Independent assortment usually occurs spontaneously in cases of reproduction when alleles of two or more genes assort independently into gametes. It occurs in the case of meiosis usually. In the human body, two independent gametes having half the DNA of the parent genes are used to form a diploid embryo or a zygote. The zygote inherits the DNA material from the parents. Independent assortment produces a new variation of traits by a new combination of the alleles. However, it has also been found that there are some allele combinations that may or may not inherit the traits independent of each other. Only genes located on separate non-homologous chromosomes sort independently.
4. What are the key takeaway points from this topic?
The key points of the law of independent assortment can be listed as follows:
Genes usually never influence each other when alleles are sorted into gametes.
Any combination of alleles for any gene is possible.
Any combination resulting from one or more genes is usually the product of the probability of the desired genotype at the first locus with the probability of the desired genotype at the other loci.
The probability method is used to find a particular genotype resulting from the cross while the fork line method is used to find all possible genotypes from a cross.
5. Explain the Law of Independent Assortment with an example.

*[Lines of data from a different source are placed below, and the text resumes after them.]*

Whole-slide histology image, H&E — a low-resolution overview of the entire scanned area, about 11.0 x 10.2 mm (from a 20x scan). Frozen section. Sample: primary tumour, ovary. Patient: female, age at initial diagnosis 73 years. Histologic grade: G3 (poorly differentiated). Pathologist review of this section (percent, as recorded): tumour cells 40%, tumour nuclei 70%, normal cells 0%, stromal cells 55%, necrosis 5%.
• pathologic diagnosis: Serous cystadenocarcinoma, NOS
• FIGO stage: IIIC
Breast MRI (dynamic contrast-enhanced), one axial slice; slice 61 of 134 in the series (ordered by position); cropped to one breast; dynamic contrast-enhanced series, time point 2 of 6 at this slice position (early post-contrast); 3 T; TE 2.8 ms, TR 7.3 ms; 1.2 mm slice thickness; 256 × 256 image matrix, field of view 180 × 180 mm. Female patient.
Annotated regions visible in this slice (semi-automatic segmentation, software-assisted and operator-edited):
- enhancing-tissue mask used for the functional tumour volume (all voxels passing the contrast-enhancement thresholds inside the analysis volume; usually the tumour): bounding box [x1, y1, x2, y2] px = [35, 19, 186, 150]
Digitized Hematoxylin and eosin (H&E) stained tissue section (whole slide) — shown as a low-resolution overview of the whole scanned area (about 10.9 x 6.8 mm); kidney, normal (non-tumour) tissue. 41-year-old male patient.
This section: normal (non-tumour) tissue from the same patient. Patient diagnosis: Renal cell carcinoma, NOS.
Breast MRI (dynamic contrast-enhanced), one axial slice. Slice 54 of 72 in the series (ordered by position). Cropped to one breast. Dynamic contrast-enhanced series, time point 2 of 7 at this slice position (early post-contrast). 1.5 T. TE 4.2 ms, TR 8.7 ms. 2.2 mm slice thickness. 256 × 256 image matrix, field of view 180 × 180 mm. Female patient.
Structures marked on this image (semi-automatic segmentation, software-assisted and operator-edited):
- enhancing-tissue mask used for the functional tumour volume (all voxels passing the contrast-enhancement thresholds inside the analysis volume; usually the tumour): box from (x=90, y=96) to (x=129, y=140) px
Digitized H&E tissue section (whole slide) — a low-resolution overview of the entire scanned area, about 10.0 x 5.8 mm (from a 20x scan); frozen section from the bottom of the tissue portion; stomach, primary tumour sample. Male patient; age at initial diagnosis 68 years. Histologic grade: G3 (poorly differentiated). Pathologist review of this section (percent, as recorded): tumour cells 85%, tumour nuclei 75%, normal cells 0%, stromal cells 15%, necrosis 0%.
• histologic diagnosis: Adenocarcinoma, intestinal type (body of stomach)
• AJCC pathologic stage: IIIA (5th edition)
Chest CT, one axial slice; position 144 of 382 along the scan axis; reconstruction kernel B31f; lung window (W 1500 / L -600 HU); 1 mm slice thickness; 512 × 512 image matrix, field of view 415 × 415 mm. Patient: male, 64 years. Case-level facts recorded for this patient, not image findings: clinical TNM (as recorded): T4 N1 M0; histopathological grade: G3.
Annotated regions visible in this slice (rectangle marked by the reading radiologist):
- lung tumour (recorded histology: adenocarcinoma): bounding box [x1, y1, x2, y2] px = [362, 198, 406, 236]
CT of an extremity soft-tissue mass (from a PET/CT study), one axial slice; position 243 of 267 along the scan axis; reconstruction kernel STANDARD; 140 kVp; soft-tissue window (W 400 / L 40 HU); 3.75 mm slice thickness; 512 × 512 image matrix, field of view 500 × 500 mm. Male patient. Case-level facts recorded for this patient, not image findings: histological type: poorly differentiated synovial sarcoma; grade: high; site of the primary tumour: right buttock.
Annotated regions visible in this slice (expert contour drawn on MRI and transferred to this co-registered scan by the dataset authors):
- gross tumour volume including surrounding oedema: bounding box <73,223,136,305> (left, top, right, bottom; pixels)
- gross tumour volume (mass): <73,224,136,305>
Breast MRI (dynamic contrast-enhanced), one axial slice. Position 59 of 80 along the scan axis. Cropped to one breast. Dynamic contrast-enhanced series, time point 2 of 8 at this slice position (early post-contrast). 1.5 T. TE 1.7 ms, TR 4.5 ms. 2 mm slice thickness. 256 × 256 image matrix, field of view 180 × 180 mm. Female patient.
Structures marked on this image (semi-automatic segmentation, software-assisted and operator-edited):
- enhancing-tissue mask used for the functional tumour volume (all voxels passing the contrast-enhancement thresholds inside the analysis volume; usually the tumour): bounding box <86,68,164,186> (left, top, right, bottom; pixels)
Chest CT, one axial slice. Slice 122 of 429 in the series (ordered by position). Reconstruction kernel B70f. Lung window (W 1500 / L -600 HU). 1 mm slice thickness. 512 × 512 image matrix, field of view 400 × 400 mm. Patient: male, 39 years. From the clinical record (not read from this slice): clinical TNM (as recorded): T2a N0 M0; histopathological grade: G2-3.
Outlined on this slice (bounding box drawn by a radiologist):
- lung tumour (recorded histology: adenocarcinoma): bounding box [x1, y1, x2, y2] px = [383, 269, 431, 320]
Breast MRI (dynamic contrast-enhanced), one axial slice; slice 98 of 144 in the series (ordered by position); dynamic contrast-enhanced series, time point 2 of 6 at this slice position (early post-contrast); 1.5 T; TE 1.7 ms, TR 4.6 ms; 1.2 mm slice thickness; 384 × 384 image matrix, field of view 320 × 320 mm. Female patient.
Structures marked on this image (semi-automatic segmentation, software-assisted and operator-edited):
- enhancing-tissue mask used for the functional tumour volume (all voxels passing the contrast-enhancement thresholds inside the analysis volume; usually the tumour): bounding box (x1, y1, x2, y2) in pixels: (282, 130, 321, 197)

It is quite easy to understand the Law of Independent Assortment with an example. Let us consider an example of birds with two visible traits as follows:
Feather colour (White and Blue)
Eye colour (Black and Red)
These two hybrid birds are crossed. For feather colour, the white feather is taken as (W) and is the dominant trait over blue colour (w). For eye colour, the dominant trait is Black (B) and the recessive trait is red (b). Birds with dominant traits Black eyes and white feathers will produce gametes during their maturity and during gamete production alleles of eye colour will not depend on alleles of feather colour. The offspring produced will have mixed traits.For example, one of the baby birds may have black eye colour (BB or Bb) and blue feather (ww). Other offspring may have BBWW, BbWW, BBWw, and BbWw.
6. What is the Basic Rule for the Laws of Inheritance?
According to Mendel, the 3 rules of inheritance include the principles of the law of dominance, the law of segregation, and the law of independent assortment.
7. When Does an Independent Assortment Usually Occur?
Independent assortment is common to sexual reproduction, where 2 gametes fuse to form a diploid embryo (zygote) that comes with the DNA material from the parents, necessary to form a new living species.
8. What will be the Result of an Independent Assortment?
The independent assortment resulting from the meiosis of a homologous pair will have an independent and unique set of characteristic combinations.
9. What is the Ratio for an Independent Assortment?
The phenotypic ratio of 9:3:3:1 will be the classic number for any independent assortment that happens between any di-hybrid genetic pairs.
10. What is Required for an Assortment to Occur Independently?
More than 2 alleles, either different or genetically similar are needed for getting unique chromosomes from the result of an independent assortment in the progeny.